It was a tough year for most retailers as domestic chains such as Reliance Fresh, Bharti Retail and Aditya Birla retail made losses. The largest retailer, The Future Group, went for a massive restructuring exercise. It tried to reduce its debt and even sold stake in some of its group companies. Most retailers downsized and relocated stores with chains such as Spencer’s Retail moving out completely from saturated cities such as Pune.
The slowdown did impact sales across categories ranging from apparel to consumer durables. In apparel, prices have been increasing over the past two years and with weak consumer demand, most apparel retailers have been reeling under the impact of the slowdown.
“The first part of the year was not good, but the second half saw some demand picking up. But unless inflation comes down and consumer sentiment improves, there will be reduced demand and next year will be equally challenging,” said Vinay Nadkarni, Chief Executive Officer, Globus Stores.
ENTRIES AND EXITS
The year also saw the exit of Esprit ( after breaking ties with the Aditya Birla Group) while Arvind Lifestyle Brands decided to include some more international brands such as Debenhams, Nautica and Next (after buying out the business from Planet Retail) in spite of some of them making losses.
Durable retailers such as Next Retail (part of Videocon Industries) and Croma (belonging to Tata-owned Infiniti Retail) did feel the impact on margins and decided to focus more on private labels.
“There has been pressure in selling the low- and middle-end durable items, but some amount of demand for big-ticket items such as 40-inch LED TVs. Sales grew in value but not in volume,” said K.S. Raman, Director, Next Retail.
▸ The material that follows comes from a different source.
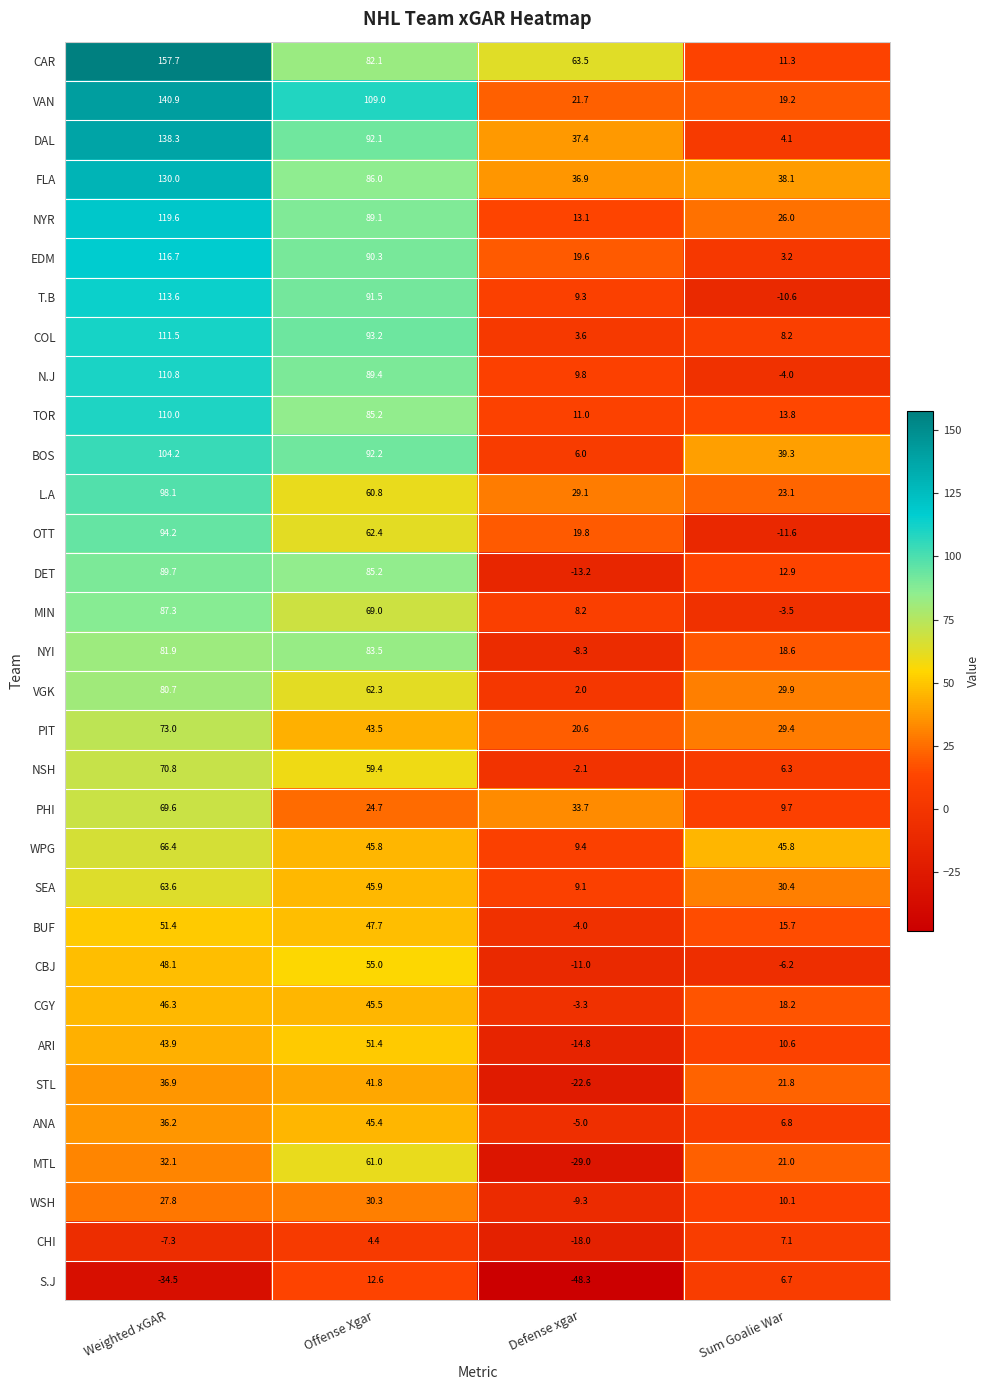

At which label is CAR closest to 84?

Offense Xgar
Others such as Croma decided to expand its private labels with affordable tablets and also initiated e-commerce to increase its distribution across the country.
Giving an overall picture of the retail industry, Punit Agarwal, CEO, Promart (discount chain) said, “2012 has been a whirlwind for the retail industry with the FDI as a game-changer and the economic slump that India has seen in the last few years. We saw the consumer spend going down and many players tweaking their business model to remain viable. With the retail realty pricing going upwards, the non-metro cities have become retail magnets. The downsizing of stores by retailers and adoption of new strategies by big-ticket players has changed the retail scenario in the past year.”
Game-changer
Indeed FDI was the biggest game changer for the retail industry, as it gave hope of getting capital at a low cost and the scope of creating better job opportunities in the future. “Spread of modern retail through FDI would create unprecedented job opportunities. For every 100 sq ft of space that we add, we will create at least 2 direct and 3 indirect jobs. Cost of capital is nearly 13 per cent in India compared to 1 to 1.5 per cent elsewhere in the world which was a distinct disadvantage to Indian retailers. Hence, FDI in retail is needed to give us the competitive edge,” Kishore Biyani, Chairman, Future Group, said.